A representative from the ride-sharing app Uber told the Manitoba legislature on Monday that they should pass a bill that could allow the company to operate in communities across the province.
But a spokesperson for the province’s taxi industry said the bill is unfair and would put taxi drivers out of business.
The Standing Committee on Social and Economic Development held a public hearing to get feedback on Bill 30, The Local Vehicles for Hire Act.
If passed, it would dissolve the Manitoba Taxicab Board, placing responsibility for regulation with local municipalities and potentially allowing ride-sharing services like Uber and Lyft to move into the marketplace.
Chris Schafer, public policy manager for Uber Canada, told the committee the bill should be passed without changes.
“And give the City of Winnipeg, for the first time, the ability to regulate its own vehicles for hire industry, be that taxi, limousine, or ride-sharing, if that’s what they choose,” he said in an interview with CBC News.
A spokesperson for Winnipeg Community Taxi Coalition also spoke at the meeting, telling committee members the bill would devastate the taxi industry.
“They’re bringing forward legislation that, in the stroke of a pen, will eliminate an industry,” Scott McFadyen said in an interview.
McFadyen argued the bill is unfair to taxi drivers, which are heavily regulated and must have things like safety shields, cameras, criminal background and child abuse registry checks, vehicle inspections and extensive training.
“These are members of our community, our neighbours, our friends. They’re small businessmen who have invested considerable sums of money into a taxi licence,” he said.
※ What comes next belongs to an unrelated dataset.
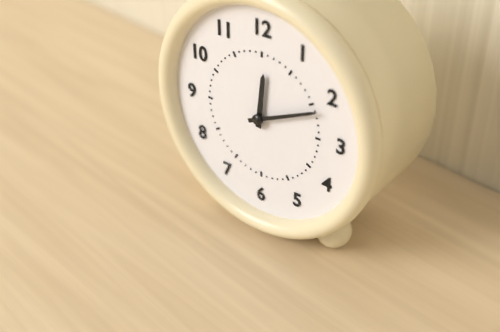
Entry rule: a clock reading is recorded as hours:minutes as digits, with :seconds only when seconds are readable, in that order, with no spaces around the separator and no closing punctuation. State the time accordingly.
12:11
Shafer said many communities across Canada that have passed by-laws governing ride-sharing services include mandatory criminal background checks.
“That is done on all our prospective drivers, in addition to vehicle inspections and other checks, such as motor vehicle reference checks for ticketable offences like speeding. All of that is done on every prospective Uber driver.”
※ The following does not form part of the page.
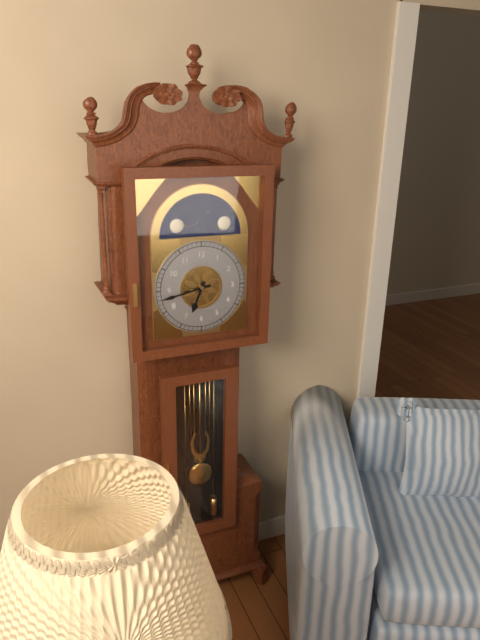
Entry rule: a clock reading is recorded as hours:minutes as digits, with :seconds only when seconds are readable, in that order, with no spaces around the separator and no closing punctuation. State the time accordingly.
6:43
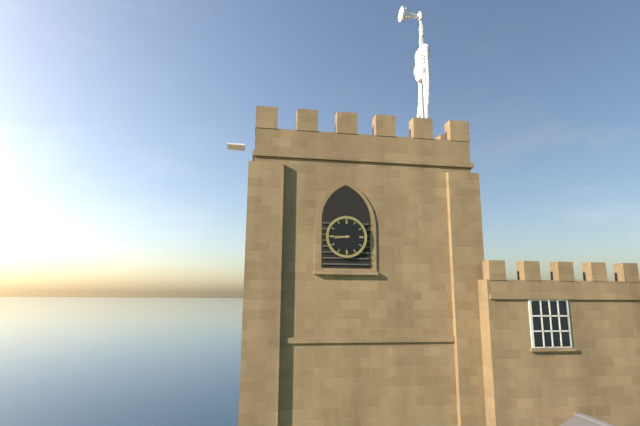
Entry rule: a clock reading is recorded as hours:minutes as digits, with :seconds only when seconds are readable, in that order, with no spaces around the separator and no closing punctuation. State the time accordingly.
8:45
Technology also enhances safety for riders and drivers, Shafer said. Drivers don’t accept cash, and both the driver and the rider exchange identifying information when the customer books a trip.
“When you take a taxi trip, the driver doesn’t know who is getting in the back seat of the car.”
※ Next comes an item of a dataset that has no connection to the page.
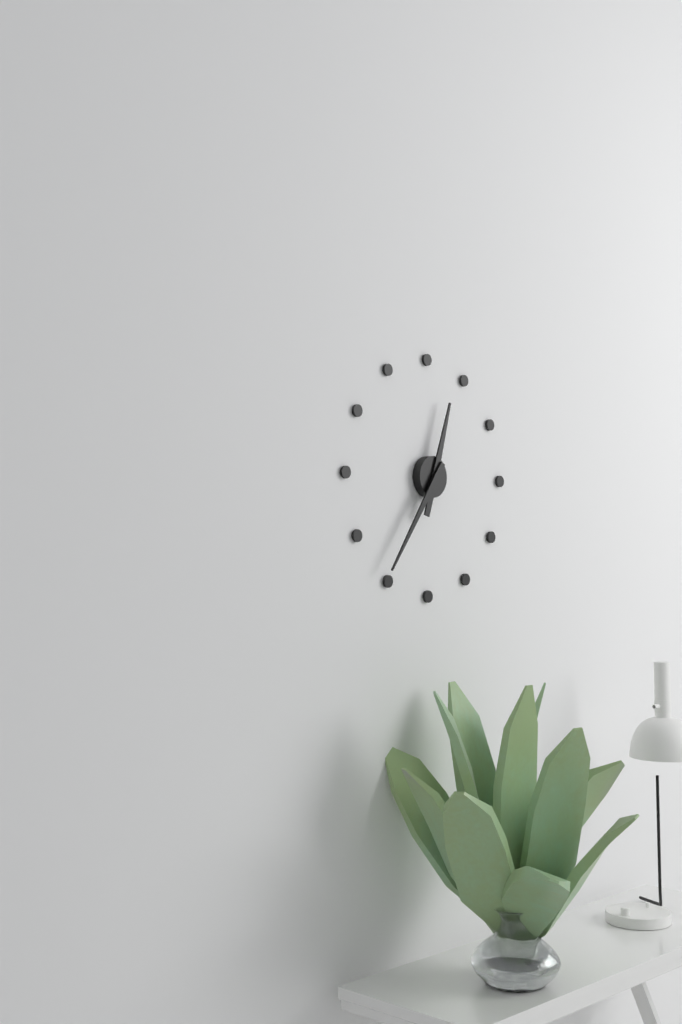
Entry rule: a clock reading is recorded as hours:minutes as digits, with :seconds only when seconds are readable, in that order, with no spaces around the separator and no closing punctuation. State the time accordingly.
12:36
When the an Uber rider gets in the car, they can share their trip information with a loved one, who can follow via GPS, and at the end the rider can rate their driver, Schafer said.
As for security cameras, Shafer said no communities in Canada that have passed ride-sharing by-laws have required cameras in the vehicles.
Ultimately, McFadyen said it’s a matter of fairness to the taxi industry. “If it walks like a taxi, if it talks like a taxi, it’s a taxi,” he said.